** Your instructions **
A word-for-word copy of the entries is needed, and it should contain no images.

** Data for processing **
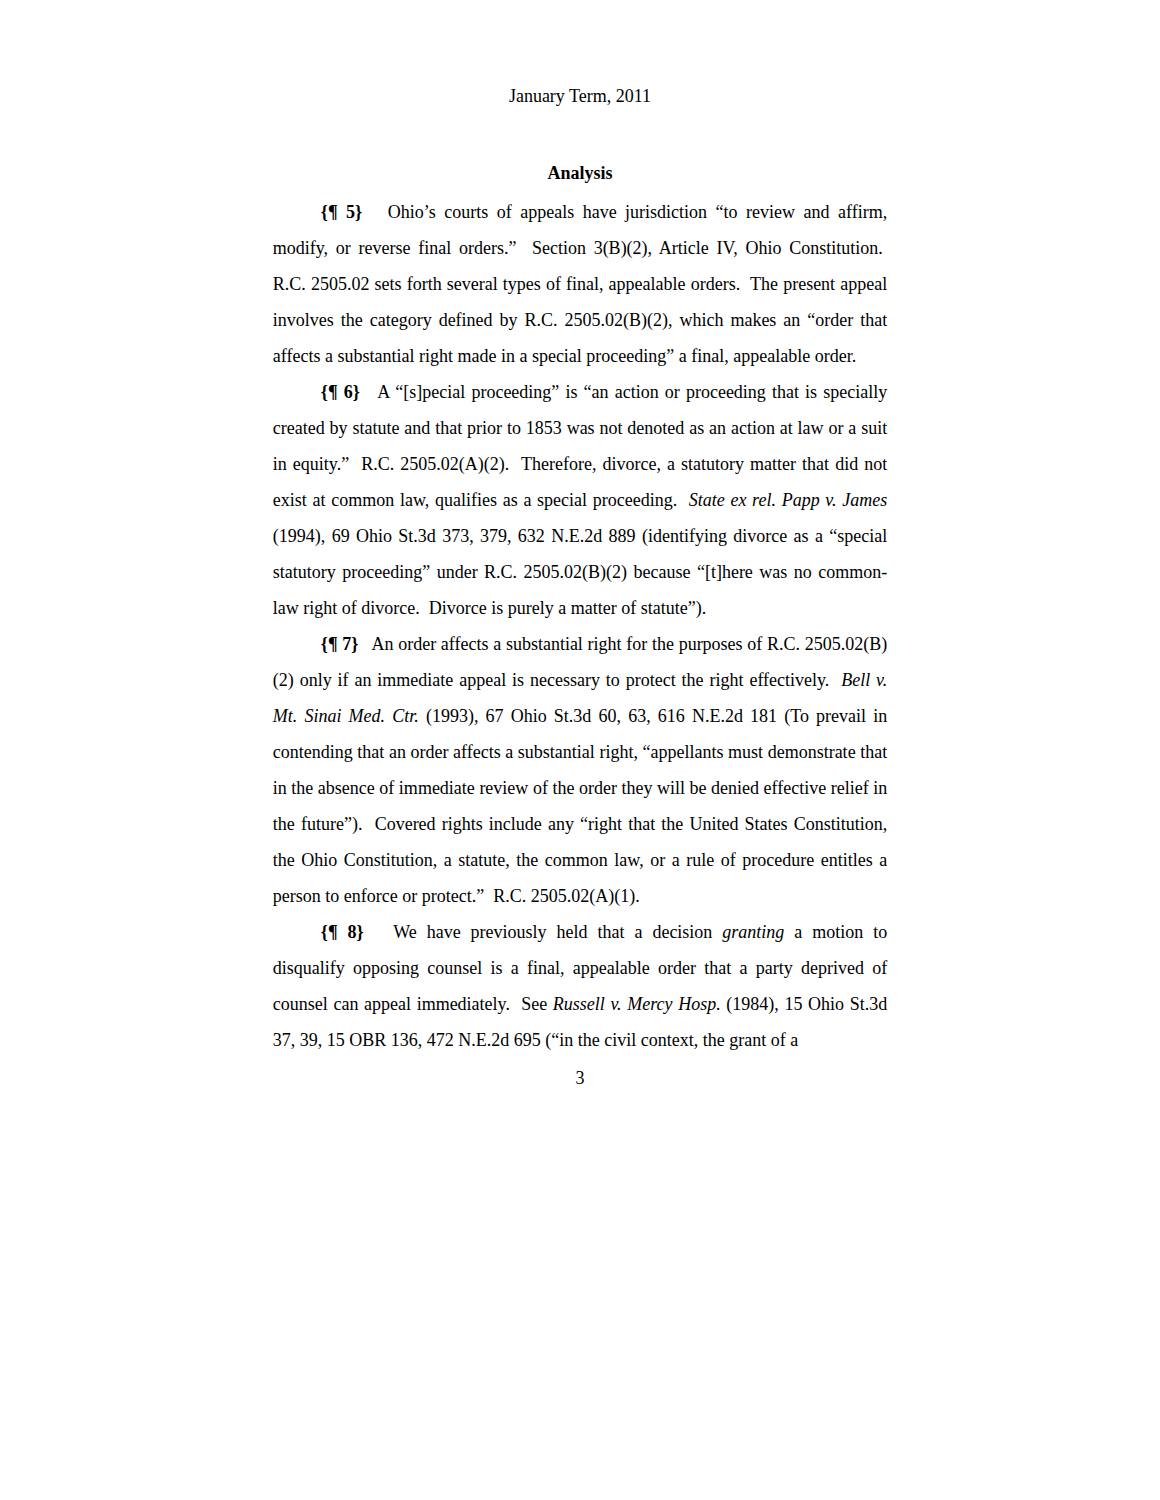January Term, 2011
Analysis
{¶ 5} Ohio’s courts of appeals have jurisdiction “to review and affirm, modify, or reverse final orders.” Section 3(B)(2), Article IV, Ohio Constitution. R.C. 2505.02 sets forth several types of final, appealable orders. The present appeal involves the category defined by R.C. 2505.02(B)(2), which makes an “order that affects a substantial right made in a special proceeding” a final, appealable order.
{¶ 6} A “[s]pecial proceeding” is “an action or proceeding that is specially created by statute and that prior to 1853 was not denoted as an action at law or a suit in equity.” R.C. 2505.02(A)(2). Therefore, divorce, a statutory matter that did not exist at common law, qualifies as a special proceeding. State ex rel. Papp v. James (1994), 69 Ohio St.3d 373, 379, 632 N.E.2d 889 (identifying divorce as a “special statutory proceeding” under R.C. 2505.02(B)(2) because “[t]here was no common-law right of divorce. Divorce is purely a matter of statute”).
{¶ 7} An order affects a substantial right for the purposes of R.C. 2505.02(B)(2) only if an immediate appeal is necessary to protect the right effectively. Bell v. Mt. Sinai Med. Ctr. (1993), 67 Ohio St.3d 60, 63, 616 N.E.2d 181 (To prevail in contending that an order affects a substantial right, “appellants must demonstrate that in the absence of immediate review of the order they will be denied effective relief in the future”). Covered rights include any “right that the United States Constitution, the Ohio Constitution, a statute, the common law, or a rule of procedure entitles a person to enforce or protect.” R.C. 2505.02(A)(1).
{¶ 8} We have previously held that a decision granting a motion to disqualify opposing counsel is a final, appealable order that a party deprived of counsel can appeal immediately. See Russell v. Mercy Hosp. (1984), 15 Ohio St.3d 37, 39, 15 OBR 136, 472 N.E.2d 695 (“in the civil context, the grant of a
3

** Response below **
January Term, 2011
Analysis
{¶ 5} Ohio’s courts of appeals have jurisdiction “to review and affirm, modify, or reverse final orders.” Section 3(B)(2), Article IV, Ohio Constitution. R.C. 2505.02 sets forth several types of final, appealable orders. The present appeal involves the category defined by R.C. 2505.02(B)(2), which makes an “order that affects a substantial right made in a special proceeding” a final, appealable order.
{¶ 6} A “[s]pecial proceeding” is “an action or proceeding that is specially created by statute and that prior to 1853 was not denoted as an action at law or a suit in equity.” R.C. 2505.02(A)(2). Therefore, divorce, a statutory matter that did not exist at common law, qualifies as a special proceeding. State ex rel. Papp v. James (1994), 69 Ohio St.3d 373, 379, 632 N.E.2d 889 (identifying divorce as a “special statutory proceeding” under R.C. 2505.02(B)(2) because “[t]here was no common-law right of divorce. Divorce is purely a matter of statute”).
{¶ 7} An order affects a substantial right for the purposes of R.C. 2505.02(B)(2) only if an immediate appeal is necessary to protect the right effectively. Bell v. Mt. Sinai Med. Ctr. (1993), 67 Ohio St.3d 60, 63, 616 N.E.2d 181 (To prevail in contending that an order affects a substantial right, “appellants must demonstrate that in the absence of immediate review of the order they will be denied effective relief in the future”). Covered rights include any “right that the United States Constitution, the Ohio Constitution, a statute, the common law, or a rule of procedure entitles a person to enforce or protect.” R.C. 2505.02(A)(1).
{¶ 8} We have previously held that a decision granting a motion to disqualify opposing counsel is a final, appealable order that a party deprived of counsel can appeal immediately. See Russell v. Mercy Hosp. (1984), 15 Ohio St.3d 37, 39, 15 OBR 136, 472 N.E.2d 695 (“in the civil context, the grant of a
3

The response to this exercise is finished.